● **本文**:
▽
トンネルじん肺救済法案
■トンネルじん肺救済法案
トンネルじん肺訴訟は、国賠請求事件で東京地裁をはじめ5地裁で勝訴判決を得ました。2007年6月に国との間でトンネルじん肺防止についての合意書を締結し、粉じん許容濃度の見直し、エアラインマスクの検討などの改善を合意して決着しました。
他方、50社を超えるゼネコンとの間では、裁判所の和解ルールを合意して、今年5月27日には、東京地裁にて、ゼネコンは、法的責任を認め、被害者に真摯な謝意を表明して和解をしました。現在、あと260名の原告が全国12地裁で和解手続きをしています。
1997年以降、2200名を超えるトンネルじん肺被害者に対しての和解が成立しています。しかし、和解が成立するまでには、訴訟開始から2年の期間がかかっています。一人ひとりのトンネル建設工事場所、機関を認定して、ゼネコン各社の負担割合を決めているからです。症状に応じて、原告の賠償金額は決まっているので、この作業はもっぱらゼネコン側の負担割合を決めるためです。
この2年の間に亡くなる原告もいます。裁判で職歴の確定するには弁護士が関与しなければなりません。原告は、貴重な時間がなくなり、裁判の負担も大きい。
△
● **作業指示 1**:
本文をもとに、次の問いに答えよ。
(a) 国との間でトンネルじん肺防止についての合意書が締結されたのはいつか。
(b) 現在、和解手続きをしている原告は何名で、全国いくつの地裁か。
(c) 和解が成立するまでに、訴訟開始からどれだけの期間がかかっているか。
● **作業指示 2**: 本文のうち「他方、50社を超えるゼネコン」から「くなり、裁判の負担も大きい。」までの部分を、「ゼネコン」を「建設会社」に置き換えて書き直してください。

● **データ**:
▽
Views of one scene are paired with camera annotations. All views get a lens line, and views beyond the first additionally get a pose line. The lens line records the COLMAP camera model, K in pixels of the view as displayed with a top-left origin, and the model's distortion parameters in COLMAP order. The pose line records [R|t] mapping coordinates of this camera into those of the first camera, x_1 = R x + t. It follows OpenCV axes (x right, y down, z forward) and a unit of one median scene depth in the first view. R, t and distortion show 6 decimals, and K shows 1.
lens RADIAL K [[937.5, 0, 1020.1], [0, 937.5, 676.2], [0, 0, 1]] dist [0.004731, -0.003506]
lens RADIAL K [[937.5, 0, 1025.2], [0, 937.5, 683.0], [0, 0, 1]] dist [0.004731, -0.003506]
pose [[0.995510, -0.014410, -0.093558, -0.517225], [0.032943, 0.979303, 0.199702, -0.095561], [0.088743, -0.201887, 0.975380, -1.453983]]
△
▽
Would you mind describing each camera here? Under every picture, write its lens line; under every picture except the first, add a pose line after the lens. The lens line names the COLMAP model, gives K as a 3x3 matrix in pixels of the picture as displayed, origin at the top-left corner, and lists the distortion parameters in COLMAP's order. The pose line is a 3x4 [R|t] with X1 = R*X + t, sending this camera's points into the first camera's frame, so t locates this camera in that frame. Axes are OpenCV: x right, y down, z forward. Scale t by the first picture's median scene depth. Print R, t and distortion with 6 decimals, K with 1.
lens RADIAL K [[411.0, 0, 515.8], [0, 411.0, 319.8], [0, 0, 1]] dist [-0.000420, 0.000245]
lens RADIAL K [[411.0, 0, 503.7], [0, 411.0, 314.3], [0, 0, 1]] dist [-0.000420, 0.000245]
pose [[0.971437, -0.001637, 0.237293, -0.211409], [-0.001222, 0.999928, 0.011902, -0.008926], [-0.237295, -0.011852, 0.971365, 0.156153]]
△
▽
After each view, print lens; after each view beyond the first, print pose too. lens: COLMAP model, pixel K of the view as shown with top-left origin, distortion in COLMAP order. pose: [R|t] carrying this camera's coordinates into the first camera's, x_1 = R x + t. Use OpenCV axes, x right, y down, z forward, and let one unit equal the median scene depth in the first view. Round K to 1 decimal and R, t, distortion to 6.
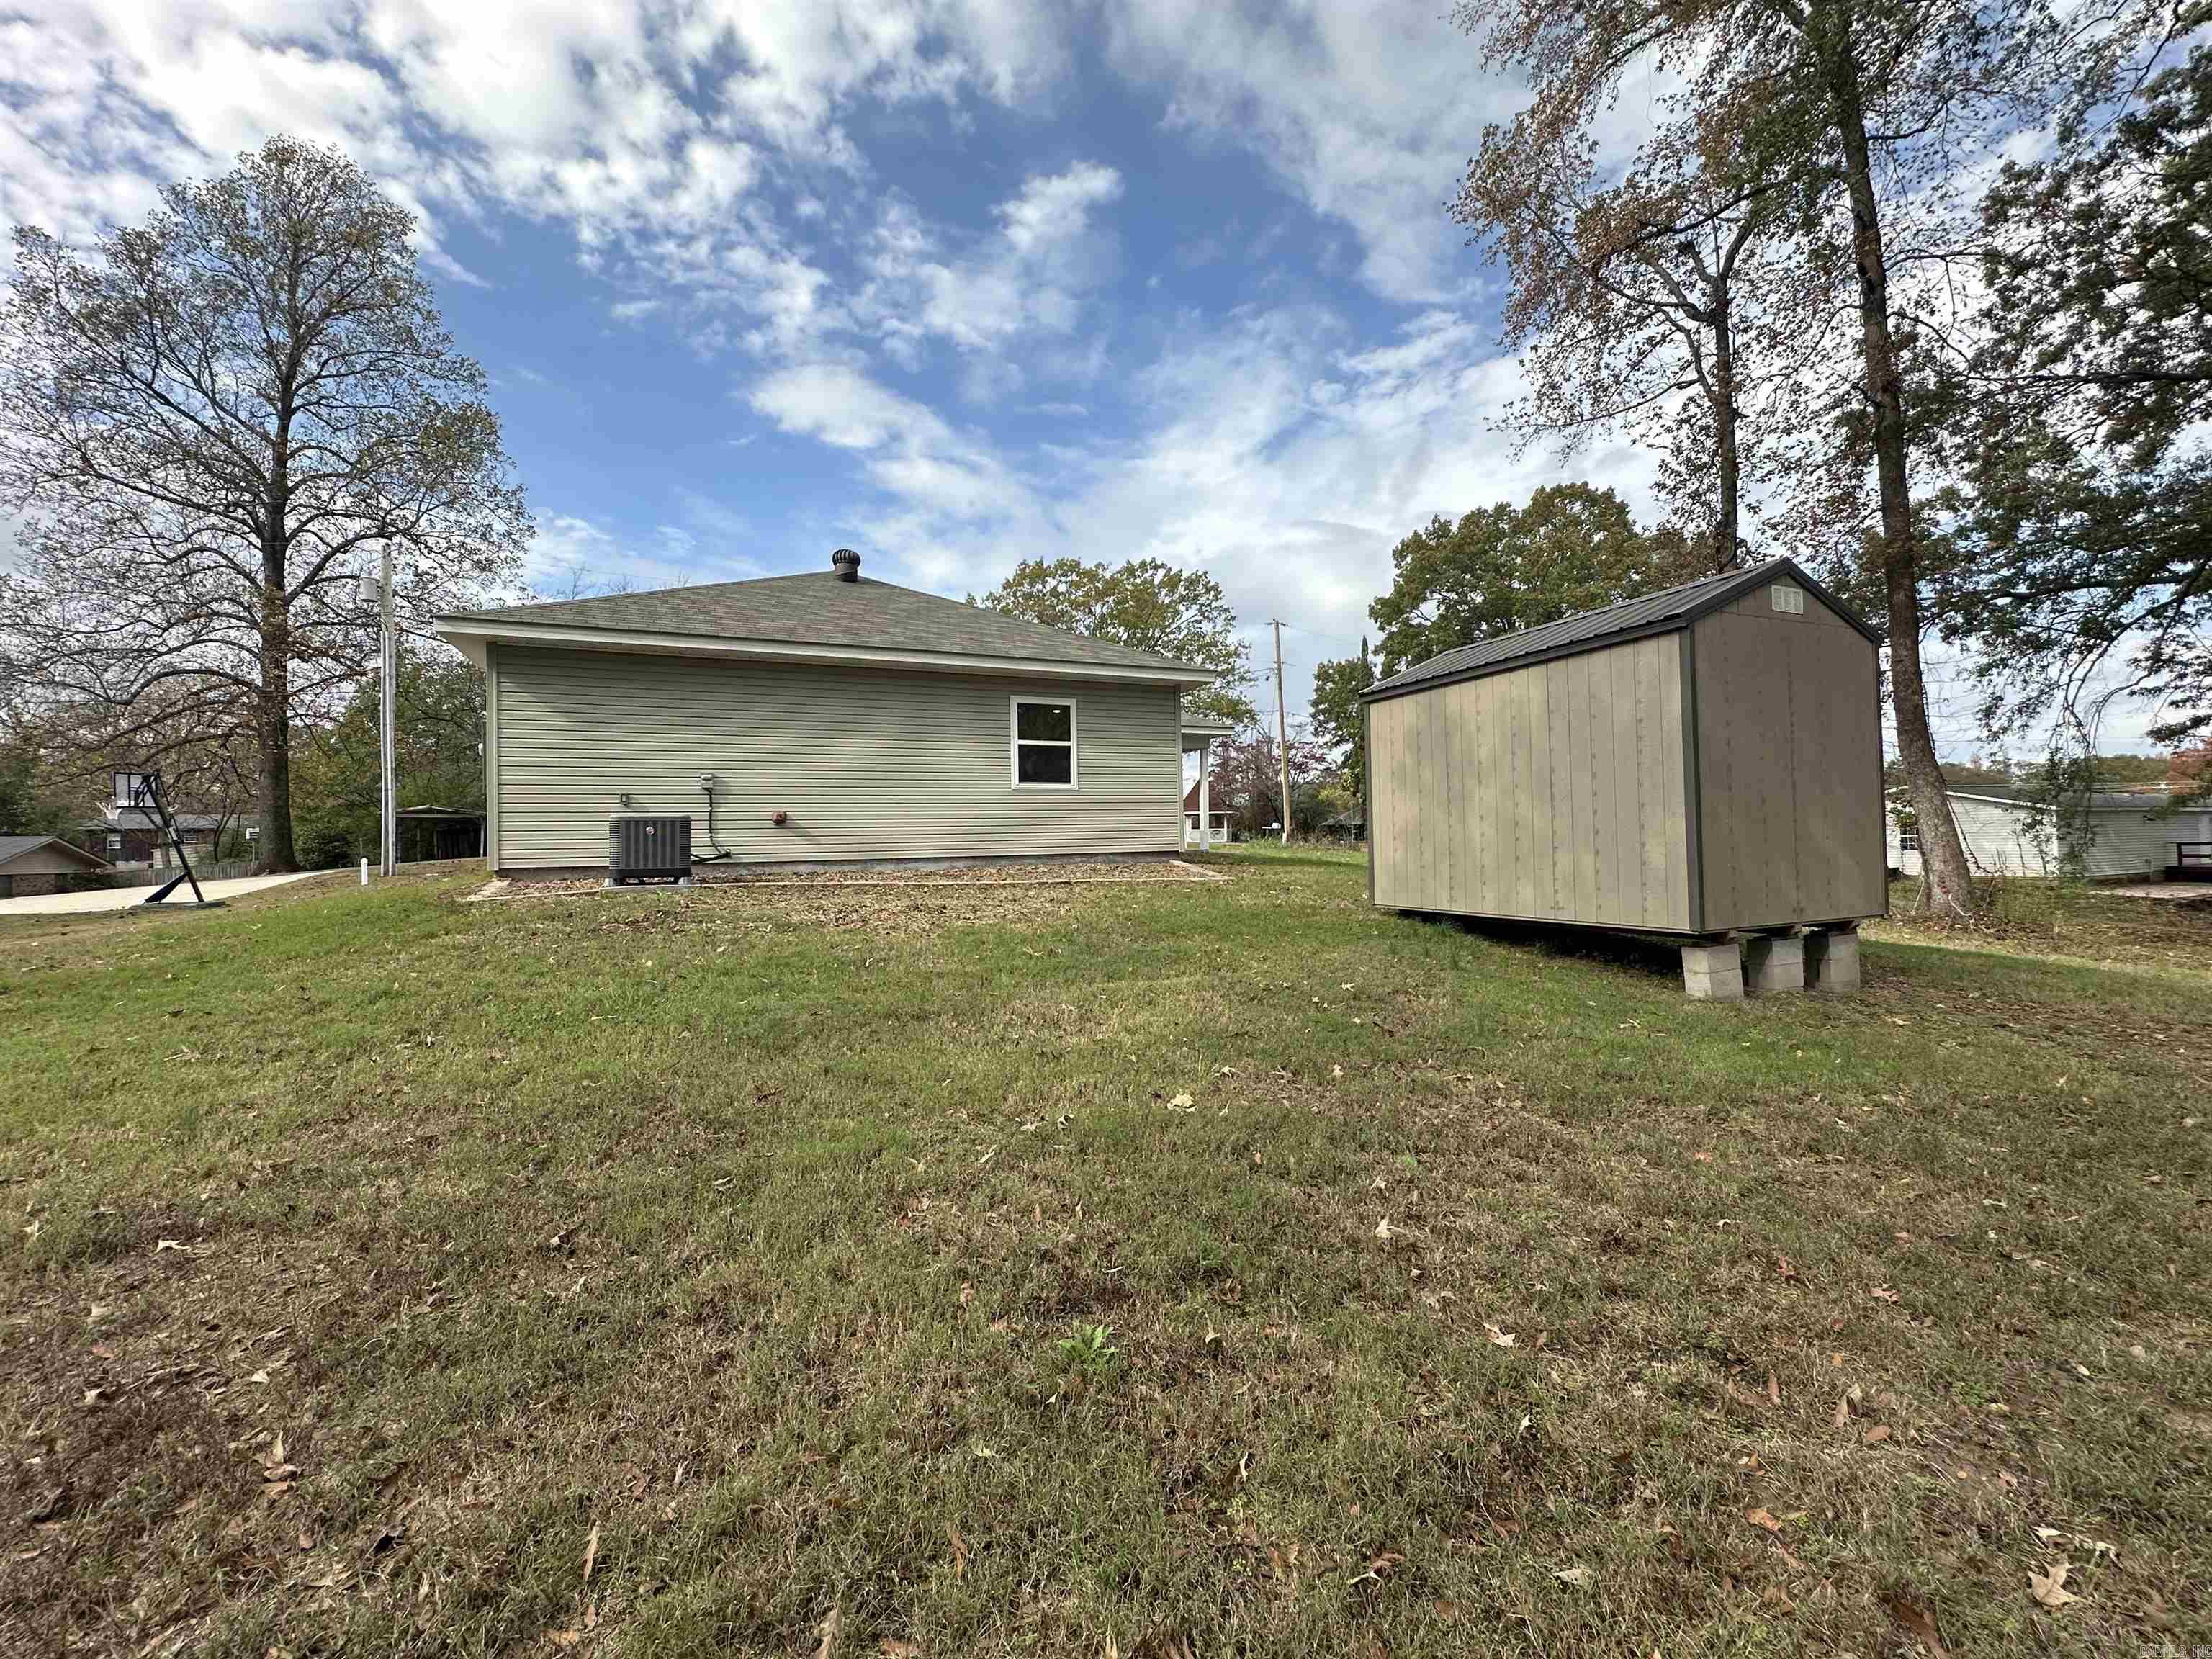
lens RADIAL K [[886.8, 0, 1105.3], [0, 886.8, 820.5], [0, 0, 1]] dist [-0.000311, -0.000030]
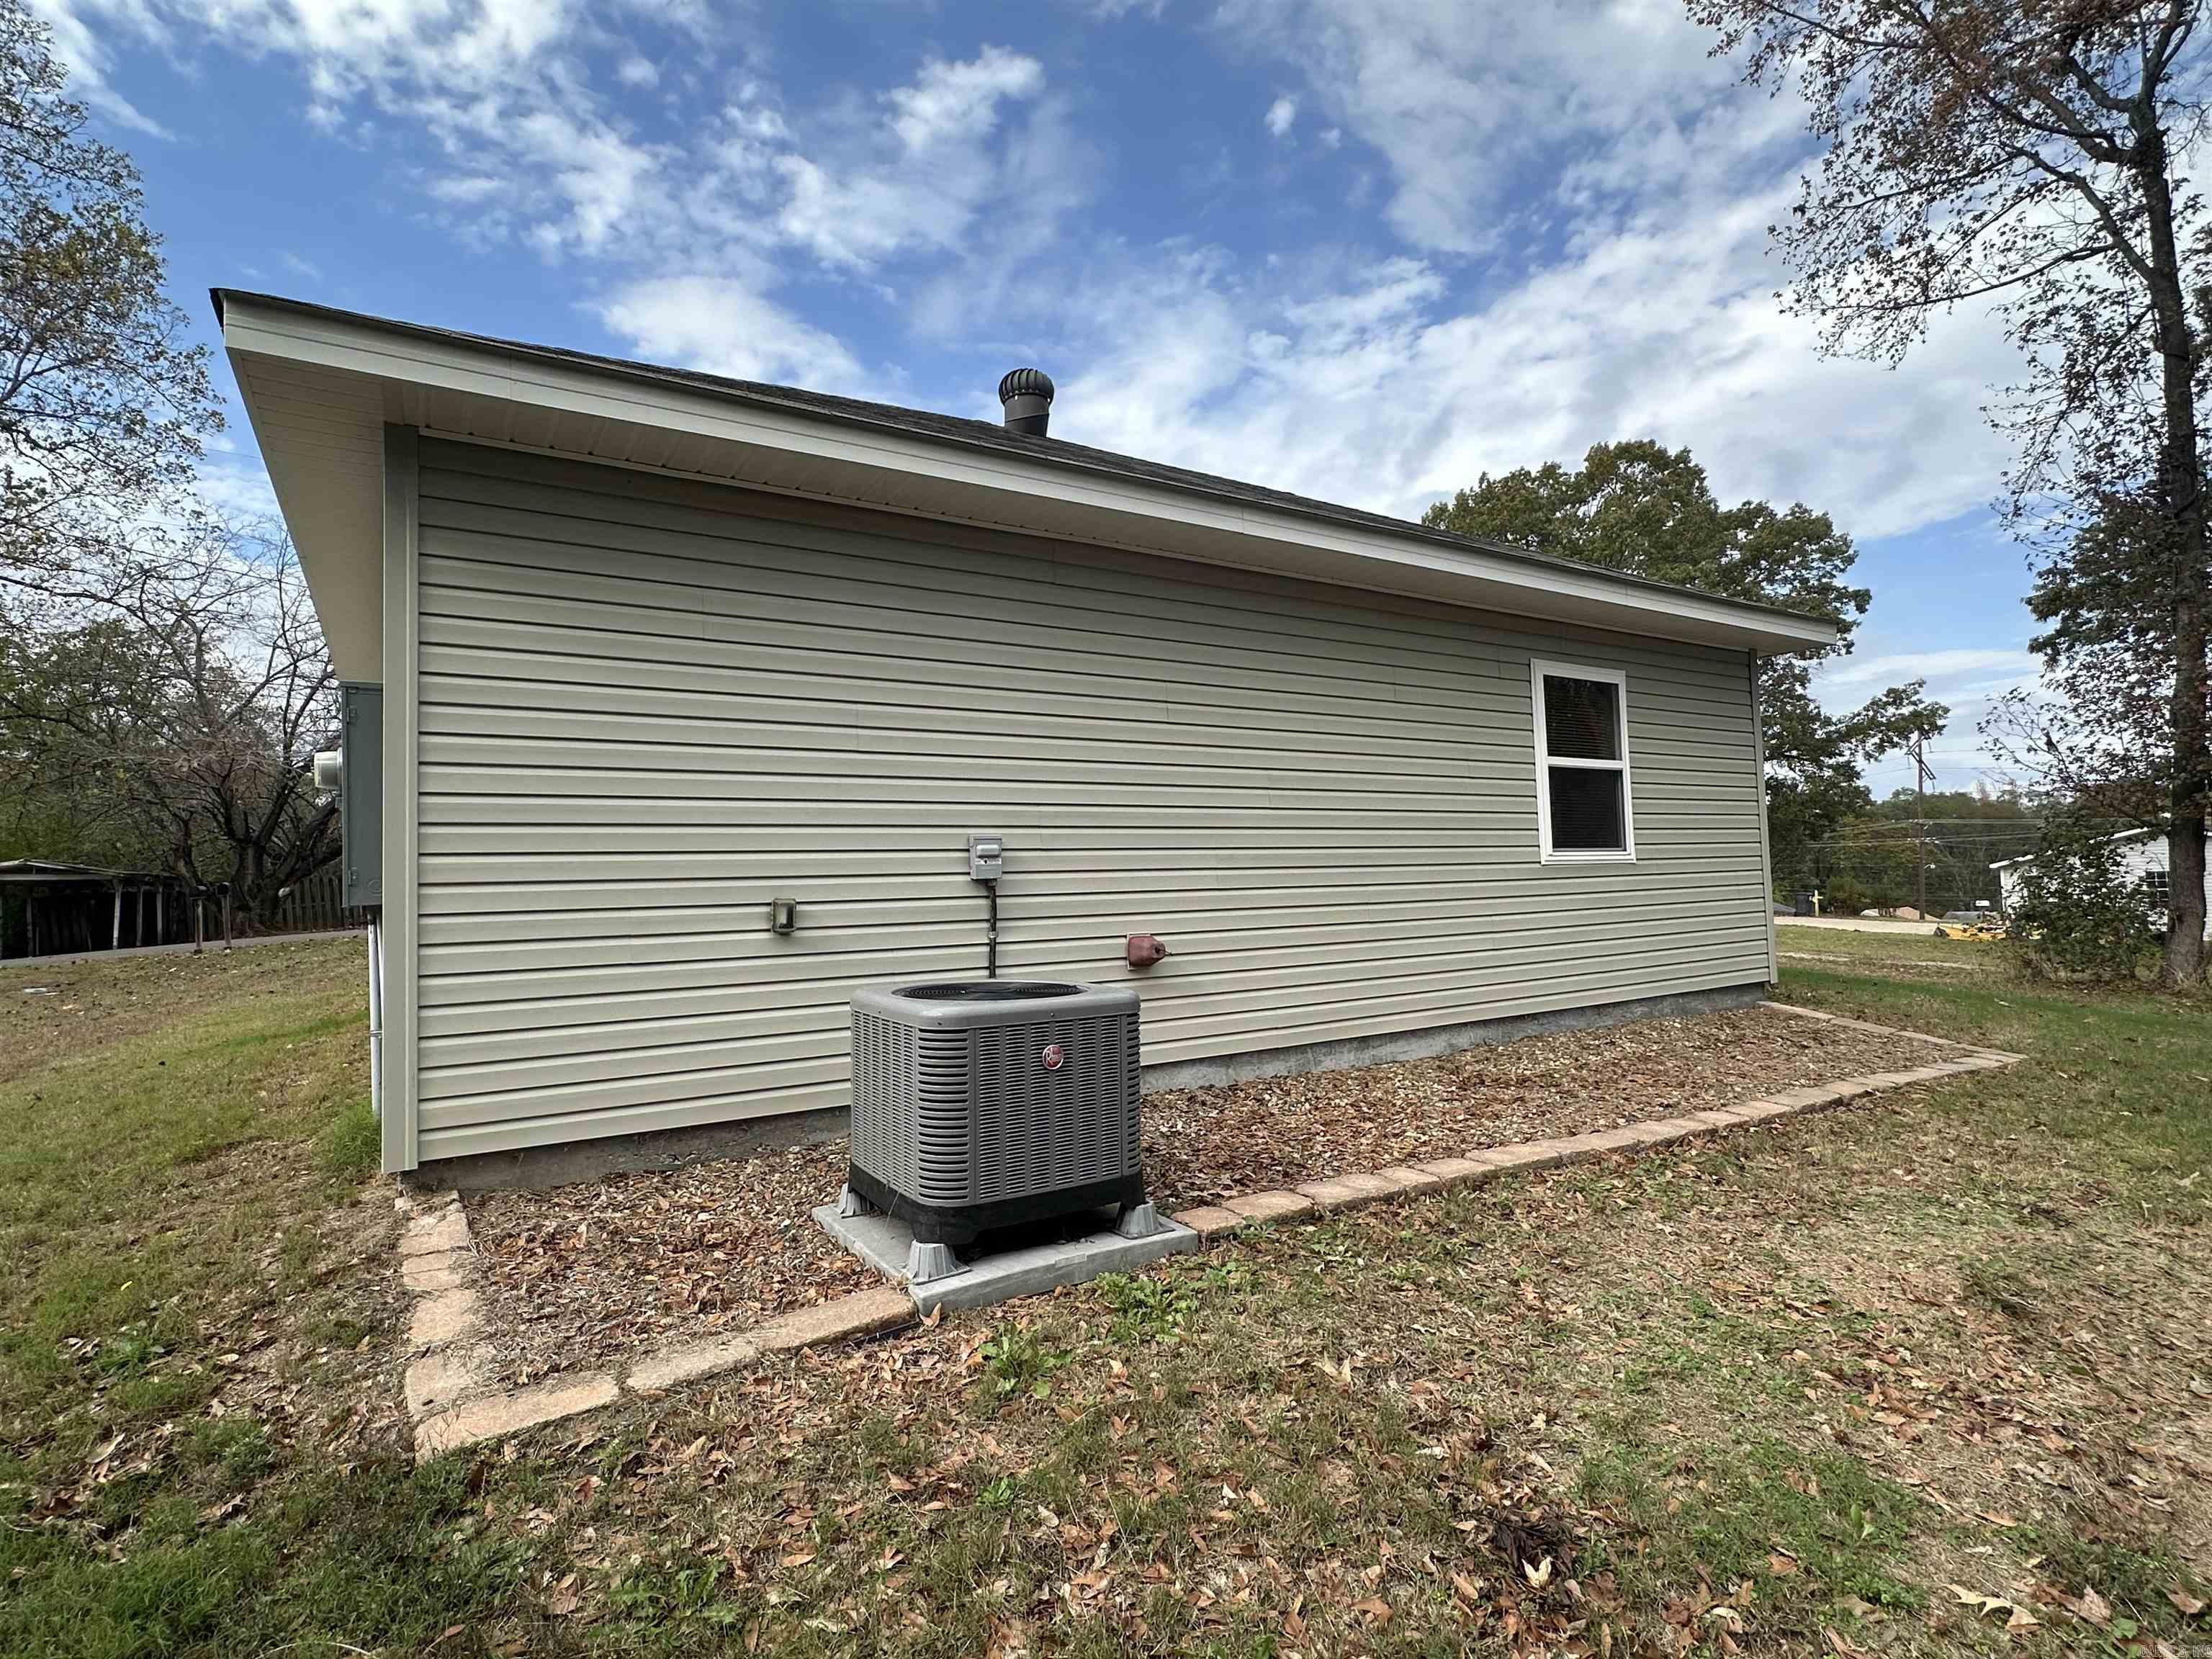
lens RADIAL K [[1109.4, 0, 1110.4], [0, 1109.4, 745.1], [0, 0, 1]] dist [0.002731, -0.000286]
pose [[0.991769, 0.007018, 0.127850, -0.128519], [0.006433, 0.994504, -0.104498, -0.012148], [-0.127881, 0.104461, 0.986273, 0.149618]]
△
● **記述回答 1**:
(a) 2007年6月
(b) 260名、全国12地裁
(c) 2年

● **記述回答 2**:
他方、50社を超える建設会社との間では、裁判所の和解ルールを合意して、今年5月27日には、東京地裁にて、建設会社は、法的責任を認め、被害者に真摯な謝意を表明して和解をしました。現在、あと260名の原告が全国12地裁で和解手続きをしています。
1997年以降、2200名を超えるトンネルじん肺被害者に対しての和解が成立しています。しかし、和解が成立するまでには、訴訟開始から2年の期間がかかっています。一人ひとりのトンネル建設工事場所、機関を認定して、建設会社各社の負担割合を決めているからです。症状に応じて、原告の賠償金額は決まっているので、この作業はもっぱら建設会社側の負担割合を決めるためです。
この2年の間に亡くなる原告もいます。裁判で職歴の確定するには弁護士が関与しなければなりません。原告は、貴重な時間がなくなり、裁判の負担も大きい。